Emtiyaz Khan is a team leader (tenured) at the RIKEN center for Advanced Intelligence Project (AIP) in Tokyo where he leads the Approximate Bayesian Inference (ABI) Team. Since July 2024, he has been a visiting professor at Technical University, Darmstadt (Germany). He works on problems in several areas of machine learning, such as approximate inference, deep learning, reinforcement learning, active learning, online learning, and reasoning in computer vision. In my recent works, he has worked on ideas from a wide range of fields, such as optimization, Bayesian statistics, information geometry, signal processing, and control systems.
Grant M. Rotskoff is an Assistant Professor of Chemistry at Stanford. He studies the nonequilibrium dynamics of living matter with a particular focus on self-organization from the molecular to the cellular scale. His work involves developing theoretical and computational tools that can probe and predict the properties of physical systems driven away from equilibrium. Recently, he has focused on characterizing and designing physically accurate machine learning techniques for biophysical modeling. Prior to his current position, Grant was a James S. McDonnell Fellow working at the Courant Institute of Mathematical Sciences at New York University. He completed his Ph.D. at the University of California, Berkeley in the Biophysics graduate group supported by an NSF Graduate Research Fellowship.
Molei Tao is an associate professor in the School of Mathematics at Georgia Tech. He received his PhD in Control & Dynamical Systems with a minor in Physics in 2011 from Caltech, advised by Houman Owhadi and Jerry Marsden. Afterwards, he worked as a postdoc in Computing & Mathematical Sciences at Caltech from 2011 to 2012, and then as a Courant Instructor at NYU from 2012 to 2014. From 2014 on, he has been an assistant, and then associate professor at Georgia Tech. He is interested in the theoretical and algorithmic foundation of machine learning including sampling, optimal transport, and (diffusion) generative modelling, as well as AI4Science applications
Pranav Murugan Pranav is a senior ML research scientist at Genesis Research, the research arm of Genesis Therapeutics. His current work is focused on the creation of foundation generative models for drug discovery, ranging from architecture design, training and finetuning, and systems-level optimizations to unlock further scale and performance. Pranav received his S.B. and M. Eng. from MIT, where he studied computer science and physics with a research focus on applying statistical physics and stochastic methods to understand virus evolution and design better vaccines.

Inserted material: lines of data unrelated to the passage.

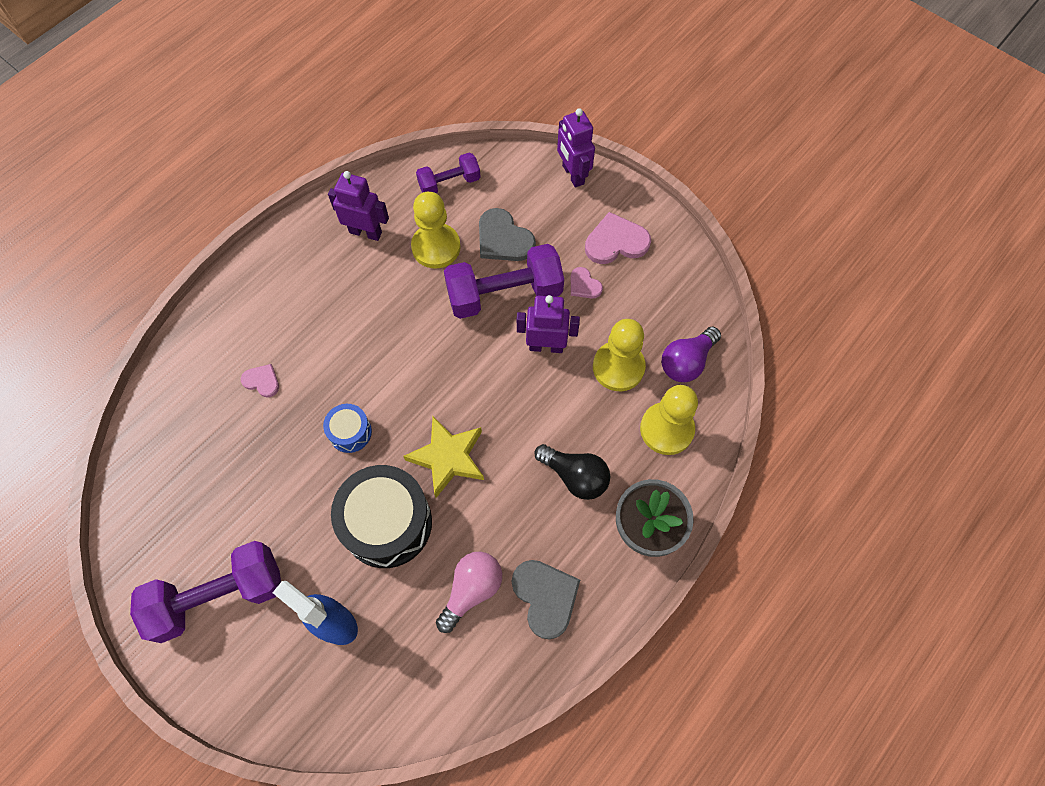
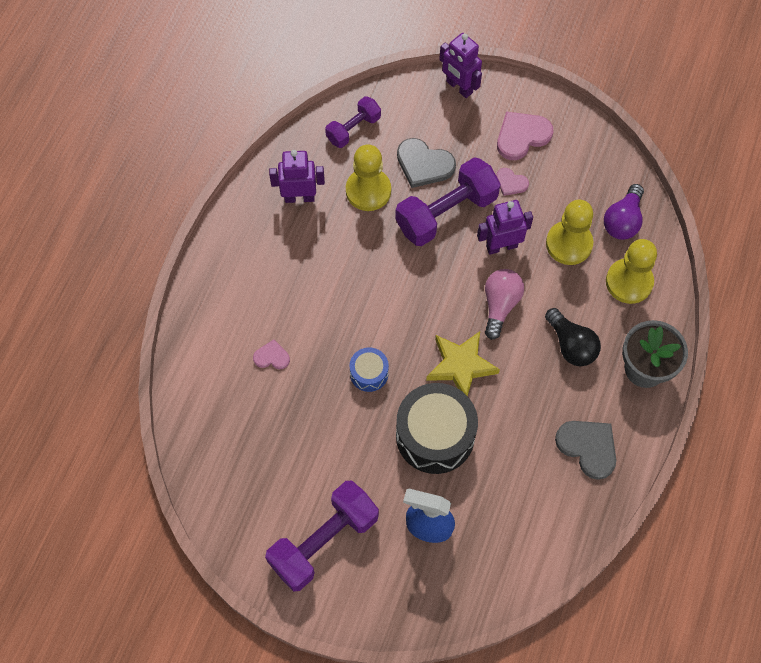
camera: 20 degrees left, 0 degrees up
pink light bulb [436,552,502,633] -> pink light bulb moved to [485,269,524,340]
black light bulb [534,444,610,500] -> black light bulb turned 45 degrees clockwise [545,308,601,366]

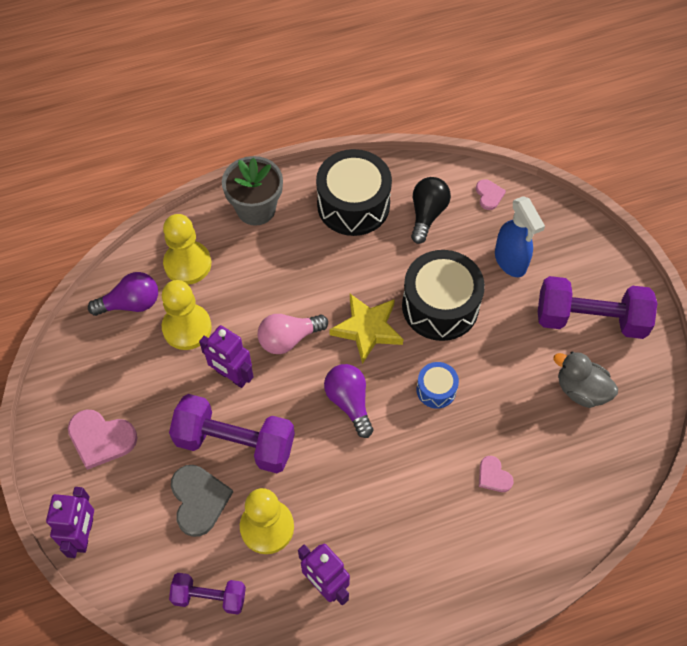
camera: 130 degrees left, 5 degrees down
pink heart [496,168,529,196] -> pink heart moved to [476,179,506,210]
black light bulb [545,308,601,366] -> black light bulb moved to [411,177,451,244]
grey heart [555,421,616,480] -> black drum [316,149,392,236]
none -> purple light bulb [324,364,373,438]
none -> grey duck [553,352,618,408]

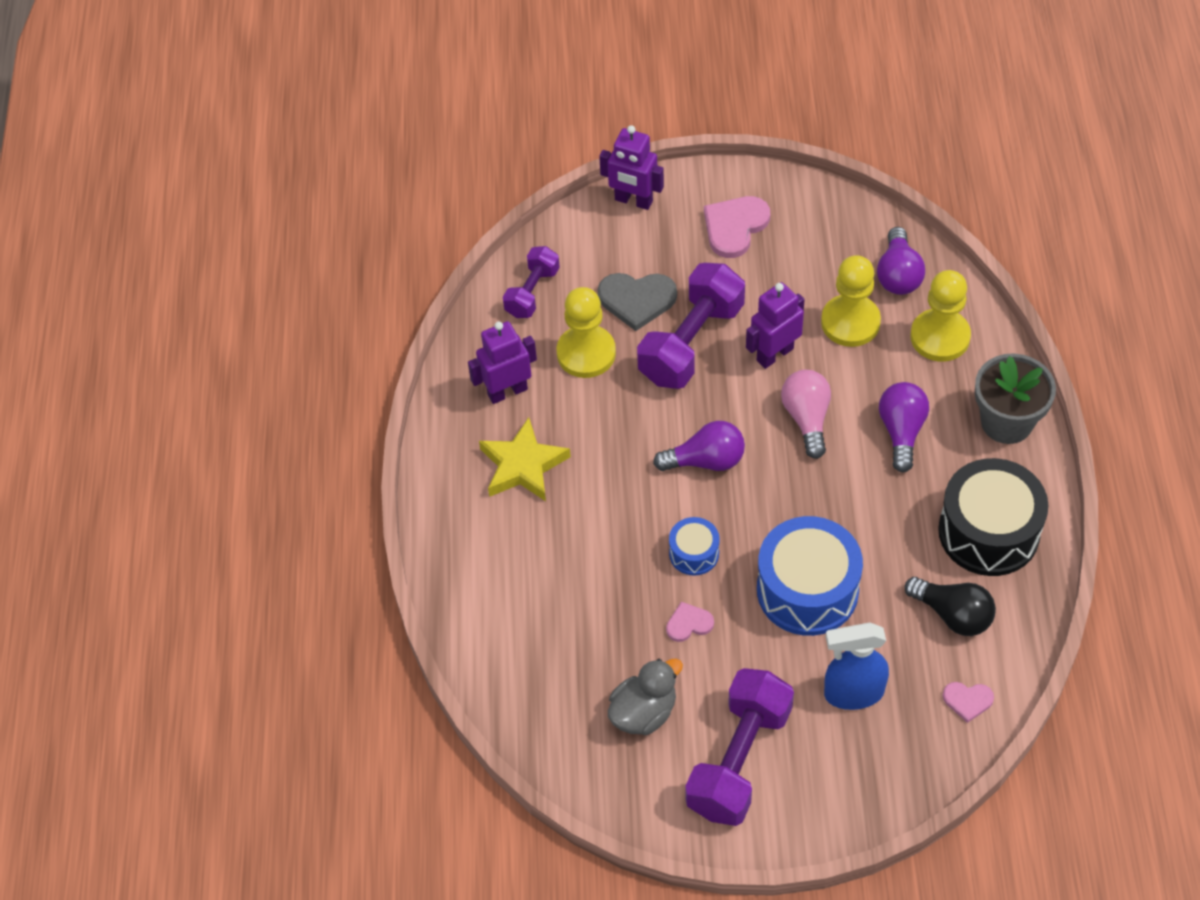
camera: 110 degrees right, 5 degrees down
yellow star [330,294,403,364] -> yellow star moved to [479,417,571,501]
black drum [402,250,485,341] -> blue drum [757,516,863,636]
pink heart [479,456,513,492] -> pink heart moved to [666,602,714,642]
none -> purple light bulb [879,382,929,473]

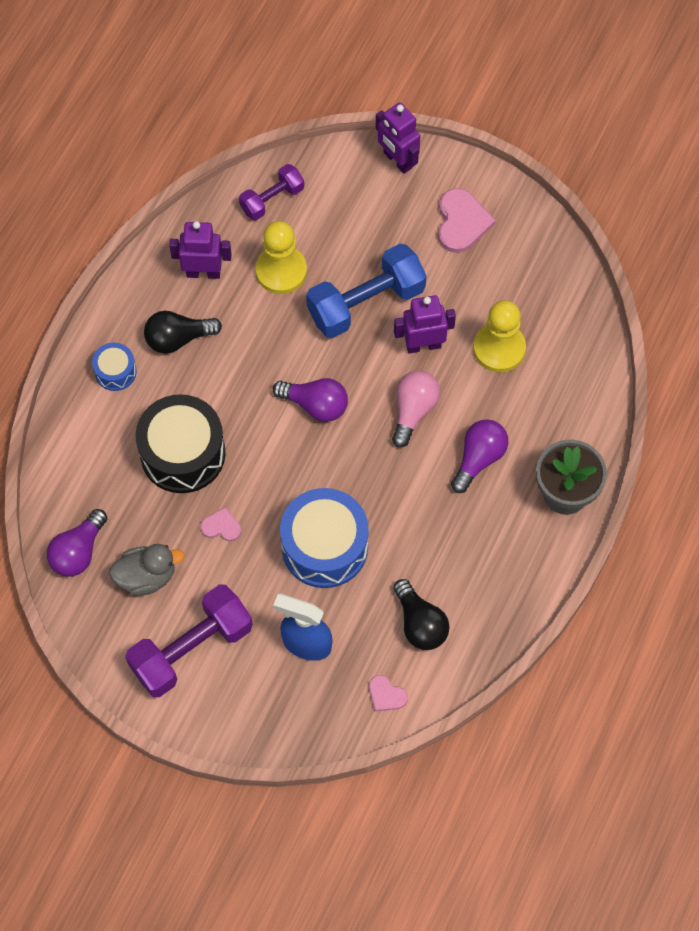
camera: 25 degrees right, 10 degrees up
yellow star [479,417,571,501] -> black light bulb [144,311,222,354]
grey heart [598,273,677,331] -> none
purple dumbbell [637,263,745,389] -> blue dumbbell [306,244,426,338]
blue drum [669,517,720,575] -> blue drum moved to [92,343,137,391]
pink heart [704,196,770,258] -> pink heart turned 120 degrees clockwise [438,188,496,253]
purple light bulb [877,227,925,295] -> purple light bulb moved to [47,509,108,577]
yellow pawn [910,270,971,362] -> none
black drum [938,458,1048,576] -> black drum moved to [136,394,225,493]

Sinho Chewi is an Assistant Professor of Statistics and Data Science at Yale University. He received his B.S. in Engineering Mathematics and Statistics from the University of California, Berkeley, in 2018, and his PhD in Mathematics and Statistics from the Massachusetts Institute of Technology in 2023, advised by Philippe Rigollet. In Fall 2021, he participated in the Simons Institute program on Geometric Methods in Optimization and Sampling and co-organized (with Kevin Tian) a working group on the complexity of sampling. In Spring 2022, he visited Jonathan Niles-Weed at New York University. In Summer 2022, he was a research intern at Microsoft Research, supervised by Sébastien Bubeck and Adil Salim. In Fall 2023 and Spring 2024, he was a postdoctoral researcher at the Institute for Advanced Study.
Francisco Vargas is a PhD student in the computer Laboratory at Cambridge and an ML Research Scientist at Xaira Therapeutics. His research focuses on topics at the interface of stochastic control and inference. His previous appointments include Research Scientist Intern at Google Deepmind, AI Research Intern at Google-X, and Applied Scientist Intern at Amazon Alexa Research.